Design files in plain text
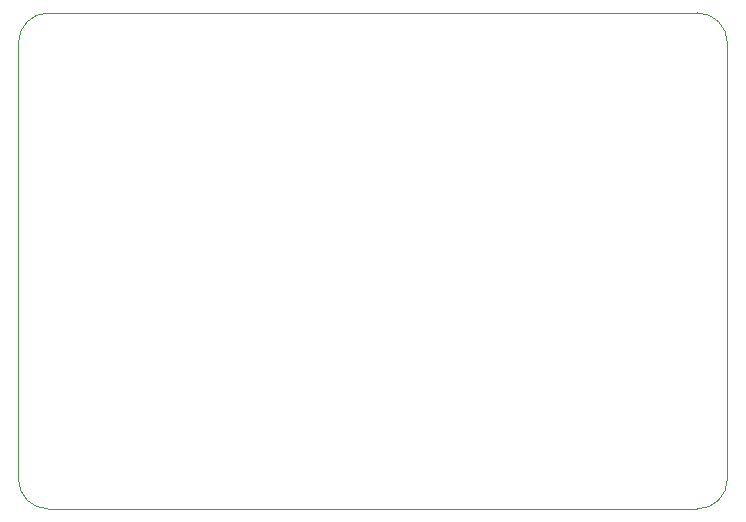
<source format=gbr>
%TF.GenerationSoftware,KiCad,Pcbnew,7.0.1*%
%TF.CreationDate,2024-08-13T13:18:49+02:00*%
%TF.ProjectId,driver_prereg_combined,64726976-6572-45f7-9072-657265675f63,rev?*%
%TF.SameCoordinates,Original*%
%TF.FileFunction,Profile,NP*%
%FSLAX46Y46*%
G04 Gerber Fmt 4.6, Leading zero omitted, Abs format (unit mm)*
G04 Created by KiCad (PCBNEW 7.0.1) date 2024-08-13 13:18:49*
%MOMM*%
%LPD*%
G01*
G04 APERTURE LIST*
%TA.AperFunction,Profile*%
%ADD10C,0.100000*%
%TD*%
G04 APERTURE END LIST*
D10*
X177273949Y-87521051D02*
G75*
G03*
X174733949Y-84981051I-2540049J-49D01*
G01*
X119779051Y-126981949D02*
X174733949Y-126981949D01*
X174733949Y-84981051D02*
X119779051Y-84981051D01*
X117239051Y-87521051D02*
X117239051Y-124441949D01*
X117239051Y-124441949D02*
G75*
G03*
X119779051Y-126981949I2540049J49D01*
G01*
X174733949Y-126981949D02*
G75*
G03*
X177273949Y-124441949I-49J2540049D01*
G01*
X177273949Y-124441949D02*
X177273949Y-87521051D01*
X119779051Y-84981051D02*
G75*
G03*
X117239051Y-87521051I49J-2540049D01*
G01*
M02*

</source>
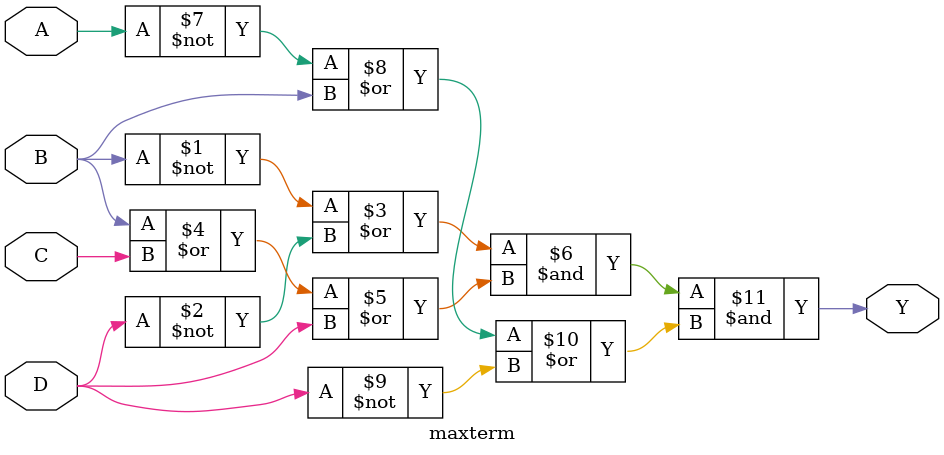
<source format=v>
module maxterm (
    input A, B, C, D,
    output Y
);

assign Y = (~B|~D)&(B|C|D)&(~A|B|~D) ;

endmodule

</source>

§ Aim of the task
Retrieve all lines from the data that contain the string "source".

§ Your response
<source format=gbr>
</source>
<source format=v>
</source>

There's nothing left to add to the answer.